New BFA program in dance includes African, European forms

This fall the University of Oregon will launch the first Bachelor of Fine Arts degree in dance to require mastery of both African- and European-based dance forms.

In addition to being a national first, the new program approved by the UO Board of Trustees in April also is the only BFA degree in dance offered in Oregon. Sabrina Madison-Cannon, the Phyllis and Andrew Berwick Dean of the School of Music and Dance, said it reflects years of planning.

“Our dance faculty has spent 10 years dreaming about and creating a BFA worthy of the University of Oregon’s heritage as the first school in the United States to offer an academic dance program,” Madison-Cannon said. “We will immerse our students in a complete program covering everything from ballet to hip-hop, and we look forward with great anticipation to seeing what they create.”

Hannah Victoria Thomas Madison-Cannon said the school has hired hip-hop and urban dance specialist Hannah Victoria Thomas as an assistant professor.

“This is the first step in further diversifying the dance faculty,” she said.

Thomas is a member of Embodied Scholars, an exclusive group created for Black hip-hop teachers at the college level. Trained in many styles, including contemporary dance, jazz, ballet, modern and African, she earned an MFA and teaching certificate in dance from Arizona State University and a bachelor’s in interdisciplinary studies from Georgia College.

Gerlinger Annex, home to the dance department, will undergo welcome improvements during the summer.

“As part of a physical refresh, we are renovating the dance department’s student lounge and costume area along with many of the other common spaces in time for fall classes,” Madison-Cannon said.

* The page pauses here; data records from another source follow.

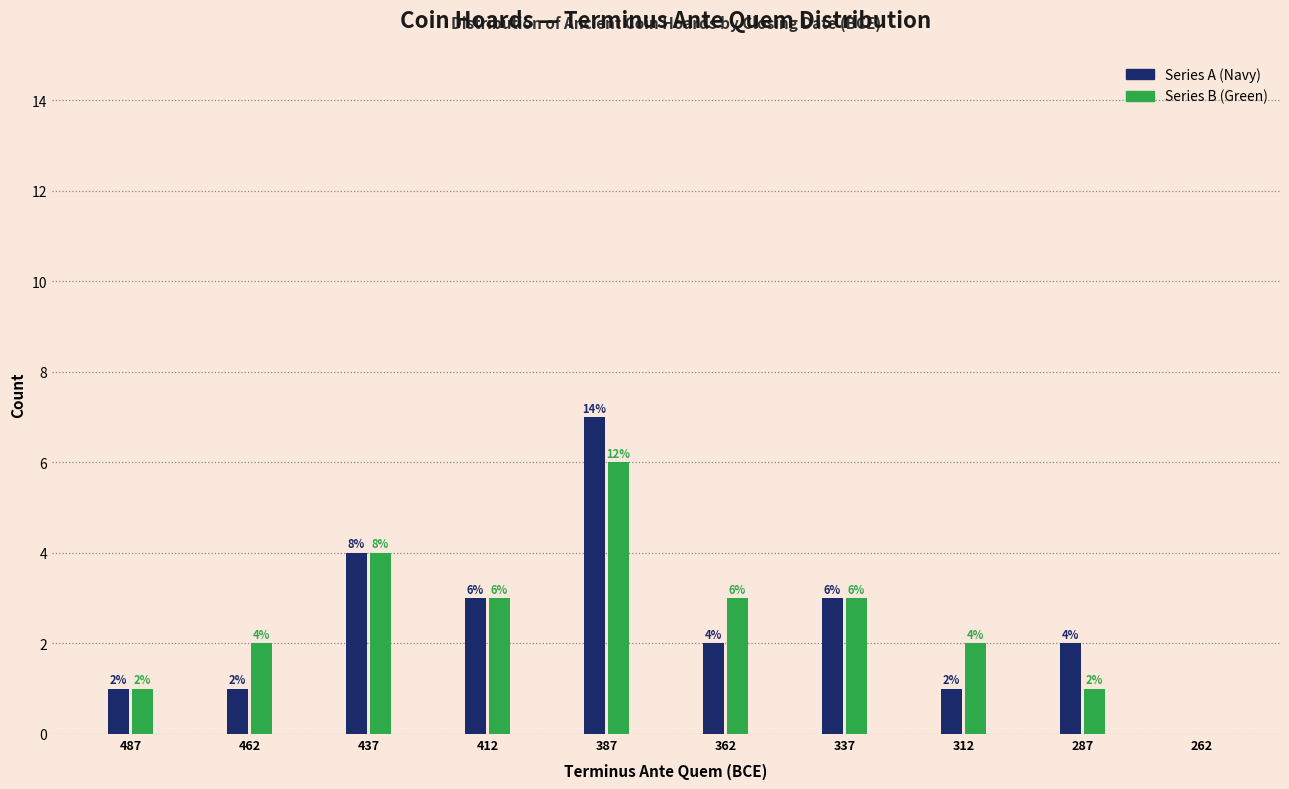

Reading right to left, transcribe all the data shown in this chart.

Series A (Navy): 262=0	287=2	312=1	337=3	362=2	387=7	412=3	437=4	462=1	487=1
Series B (Green): 262=0	287=1	312=2	337=3	362=3	387=6	412=3	437=4	462=2	487=1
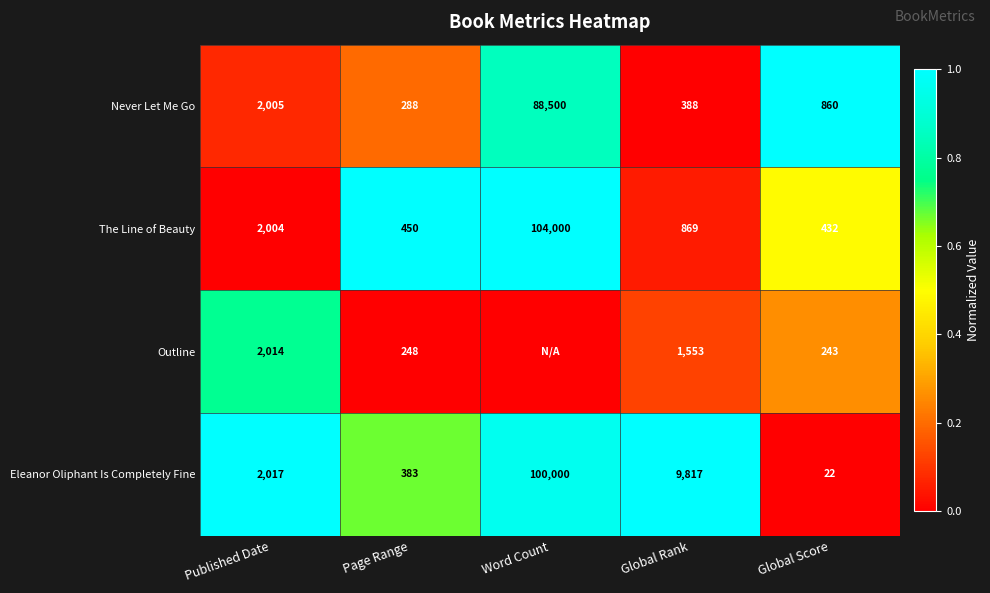

At which category is the sum across all series the highest?

Word Count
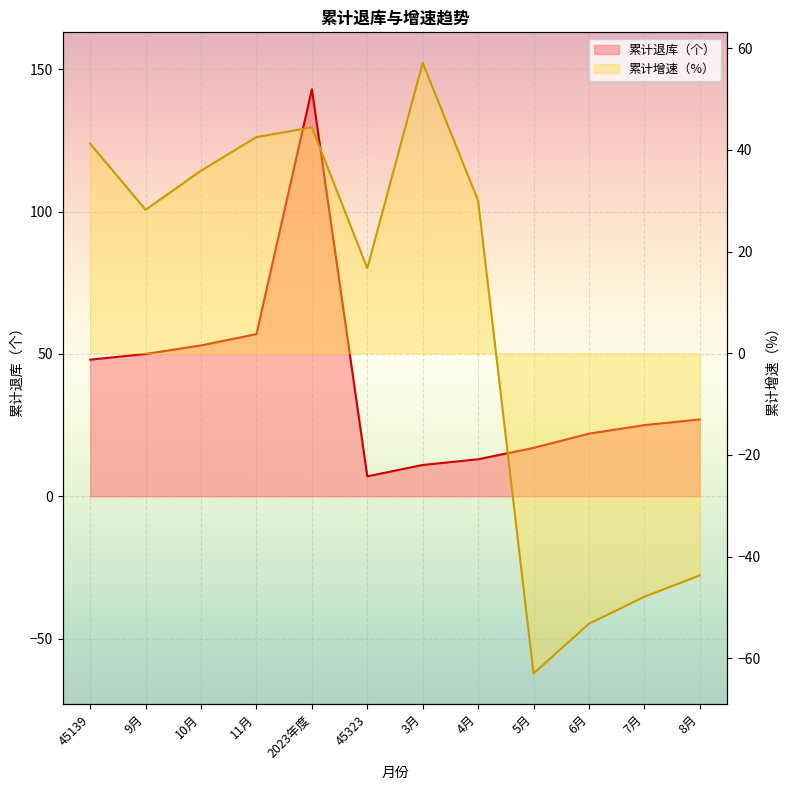

True or false: 累计退库（个） has more than 2 interior local peaks.

False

A retirement created the opening for Thomas and a private gift will cover the cost of building improvements.

Brad Garner, an associate professor and head of the University of Oregon’s dance department, said the university will continue its popular liberal arts degree in dance in addition to the new BFA.

“The main differences are the required audition for BFA students, the ratio of liberal arts courses to dance courses and more intensive requirements for performing, choreography and other professional skills,” he said.

An advantage of the BFA is that it prepares students for dance-related careers beyond performing and teaching, such as arts administration, technical fields such as lighting design, and opportunities in health fields involving somatics, which helps heal the body through movement.

Students interested in the program should prepare to perform a solo in their favorite style of dance during audition period, which will be announced soon.

“They can show us what they love to do and think they are best at,” Garner said. “Students can audition more than once if they do not get in on their first try.”

The UO created its dance program, which is more than 100 years old, about 10 years before other schools, Garner said, noting that the university maintains connections with leading dance companies tracing back to Martha Hill, a professor who taught here in the late 1920s.

A co-founder of modern dance and one of the most influential American dance instructors in history, Hill went on to perform with the Martha Graham Dance Company and help launch the dance programs at The Juilliard School, Mills College and Bennington College among others. One of her UO students was the beloved dancer, choreographer and teacher Bessie Schönberg, namesake of the “Bessie,” which is the professional dance world’s equivalent to the Oscar and Grammy.